For those in the Southern Hemisphere, the planet will trace across the sky towards the North and eventually set in the West. While for those in the Northern Hemisphere, the planet will trace across towards the South and eventually set in the West.
Swinburne University of Technology astronomer, Dr Alan Duffy, says this will be the best time of the year to see Jupiter. The gas giant will be easily visible after sunset to anyone in the world, without requiring a telescope or binoculars.
He recommends waiting at least one and a half hours after sunset to look for Jupiter so the sunset has fully faded.
“Jupiter is particularly beautiful on 8 March as the gas giant is both at its closest point to Earth as well as fully illuminated by the Sun from our point of view,” Dr Duffy says.
“These effects together mean Jupiter will be easily the brightest object in the night sky after Venus sets along with the Sun, so the ‘King of the Planets’ should be easy to see rising on the opposite side of the sky from the setting Sun.
“If you have access to good binoculars you can even see the four Galilean moons, visible as a string of bright pearls from Jupiter, and they will also be even easier to see than usual.
“If you can, get out to your local astronomical society and with even a modest telescope you can see the Great Red Spot of Jupiter as well as the bands of clouds in this gas giant.”
Dr Duffy says the best time to view is at midnight when the planet is as high in the night sky as it will reach meaning we are looking at it through the least amount of atmosphere.
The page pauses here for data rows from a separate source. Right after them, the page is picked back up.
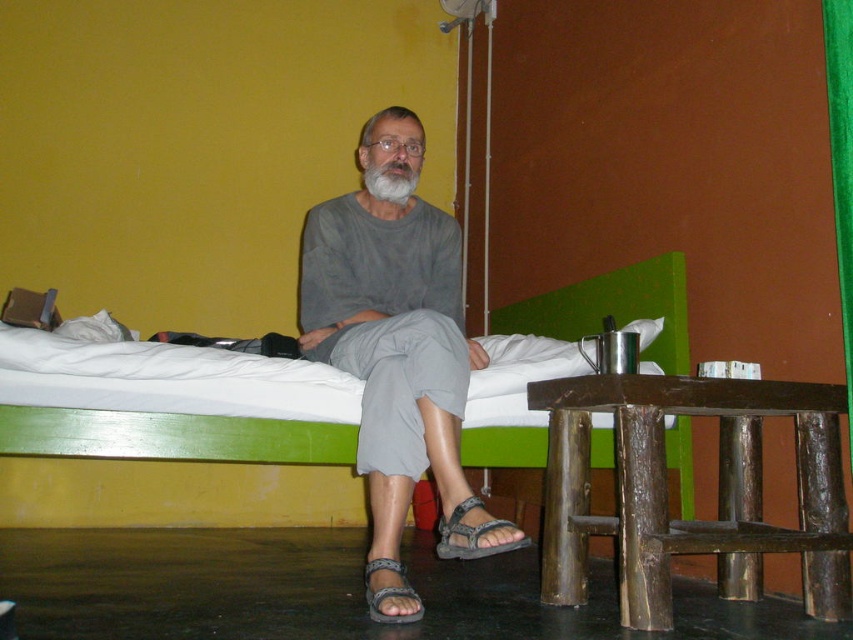
Can you confirm if brown wooden stool at lower right is positioned to the left of brown woven sandal at lower center?

No, brown wooden stool at lower right is not to the left of brown woven sandal at lower center.

Looking at this image, can you confirm if brown wooden stool at lower right is thinner than brown woven sandal at lower center?

No, brown wooden stool at lower right is not thinner than brown woven sandal at lower center.

Identify the location of brown wooden stool at lower right. (666, 490).

Which is more to the right, gray cotton shirt at center or brown wooden stool at lower right?

brown wooden stool at lower right

Is gray cotton shirt at center closer to the viewer compared to brown wooden stool at lower right?

That is True.

Locate an element on the screen. This screenshot has height=640, width=853. gray cotton shirt at center is located at coordinates (398, 356).

Can you confirm if brown wooden stool at lower right is positioned below green velvet curtain at right?

Indeed, brown wooden stool at lower right is positioned under green velvet curtain at right.

Is brown wooden stool at lower right further to the viewer compared to green velvet curtain at right?

No.

Is point (775, 403) farther from camera compared to point (822, 26)?

No.

Identify the location of brown wooden stool at lower right. The image size is (853, 640). (666, 490).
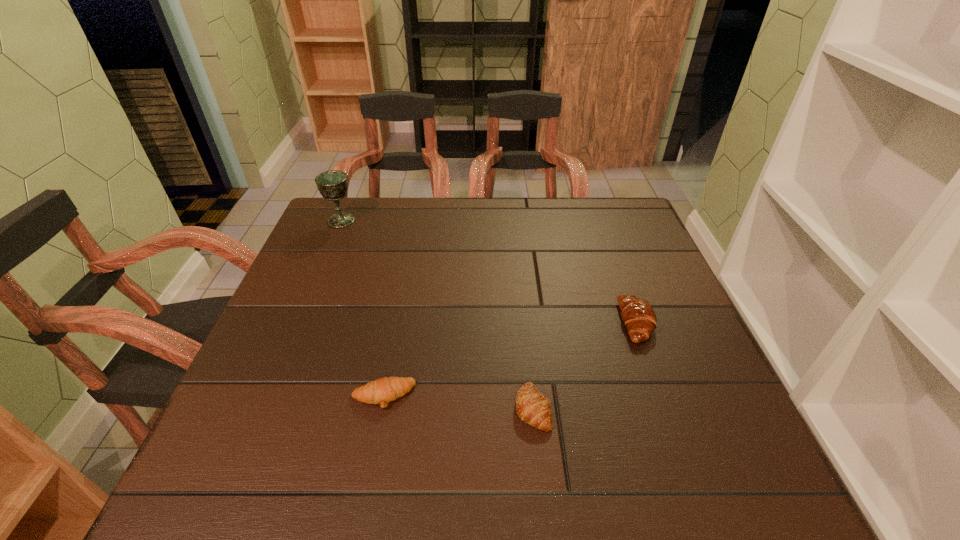
Locate an element on the screen. This screenshot has width=960, height=540. object situated at the far edge is located at coordinates (333, 185).

This screenshot has width=960, height=540. In order to click on object that is at the left edge in this screenshot , I will do `click(333, 185)`.

Identify the location of object that is at the right edge. Image resolution: width=960 pixels, height=540 pixels. (637, 314).

Locate an element on the screen. This screenshot has width=960, height=540. object that is at the far left corner is located at coordinates (333, 185).

The height and width of the screenshot is (540, 960). What are the coordinates of `free spot at the far edge of the desktop` in the screenshot? It's located at (579, 234).

The image size is (960, 540). In the image, there is a desktop. Find the location of `free space at the left edge`. free space at the left edge is located at coordinates pos(342,275).

Find the location of a particular element. This screenshot has width=960, height=540. free space at the right edge of the desktop is located at coordinates (664, 280).

Locate an element on the screen. vacant space at the far left corner of the desktop is located at coordinates (364, 238).

Locate an element on the screen. The height and width of the screenshot is (540, 960). empty space between the chalice and the rightmost object is located at coordinates (489, 272).

This screenshot has width=960, height=540. What are the coordinates of `vacant space that is in between the leftmost object and the second crescent roll from left to right` in the screenshot? It's located at (437, 314).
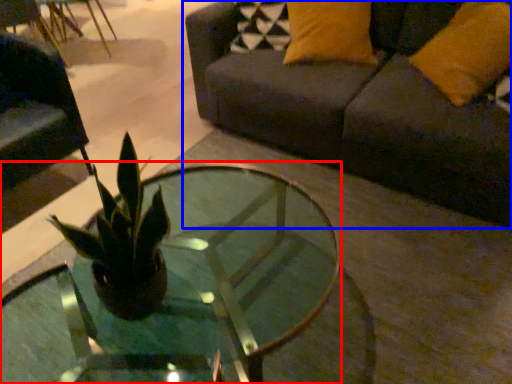
Question: Which of the following is the closest to the observer, coffee table (highlighted by a red box) or studio couch (highlighted by a blue box)?

Choices:
 (A) coffee table
 (B) studio couch

Answer: (A)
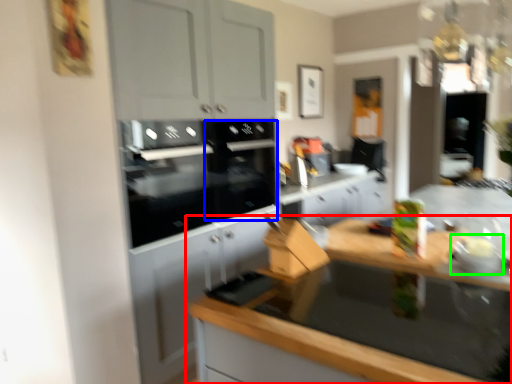
Question: Which is farther away from countertop (highlighted by a red box)? appliance (highlighted by a blue box) or appliance (highlighted by a green box)?

Choices:
 (A) appliance
 (B) appliance

Answer: (A)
“As anyone who has seen the air shimmering above asphalt on a hot day, moving air can smear out your view and this is the reason that the stars twinkle. So the less air you have to look through to see the object the better the image, which is why midnight is better than right after sunset when Jupiter is only just peering over the horizon,” Dr Duffy says.
“While Opposition is an annual occurrence, 2016 will be better than last year’s event. Jupiter won’t be competing with the Moon in March as it’s a New Moon which will give off little extra light in the night sky.”